As previously reported in these pages (see "A Silent Accomplice to Mass Murder," June 8, 1998, page 6), Dallaire did what little he could to prevent the Rwandan massacre, which claimed hundreds of thousands of lives - but his efforts were thwarted by Kofi Annan, the current UN secretary-general who was then the head of the UN's peacekeeping division. After learning from an informant of plans by the Hutu government to "register" Tutsis as a precursor to the massacre, Dallaire faxed UN headquarters and requested permission to seize cached weapons that were eventually used in the massacre. Annan refused to authorize the mission and instructed Dallaire to provide his intelligence to the same Hutu government that was planning the killing spree.

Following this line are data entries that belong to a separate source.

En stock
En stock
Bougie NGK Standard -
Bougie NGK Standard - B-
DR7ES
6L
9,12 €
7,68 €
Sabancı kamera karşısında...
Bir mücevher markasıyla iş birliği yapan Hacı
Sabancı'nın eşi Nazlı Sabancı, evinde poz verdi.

Last December, observes the National Post, "an inquiry panel confirmed that [Dallaire] sent a telex warning the UN Security Council of a potential massacre. The inquiry blamed the United Nations, and secretary-general Kofi Annan in particular, for failing to respond to Lt.-Gen. Dallaire's request to step in to prevent the genocide." While the panel's ruling restored Dallaire's military reputation, it has provided him with no comfort as he grapples with his tormented memories and his undeserved guilt.

In a CBC-TV interview, Dallaire described how he could hear victims of the massacre "die at the end of the phone" as they desperately pleaded for help he was forbidden to provide. He also described the mutilated bodies of Belgian soldiers who were among the first victims of the bloodletting. "There are many days in the past, and less so now, where I wish I had died there," Dallaire disclosed. Kofi Annan, the object of diplomatic adulation worldwide and the beneficiary of all the perquisites of his elite position, is apparently untroubled by his own role in this tragedy.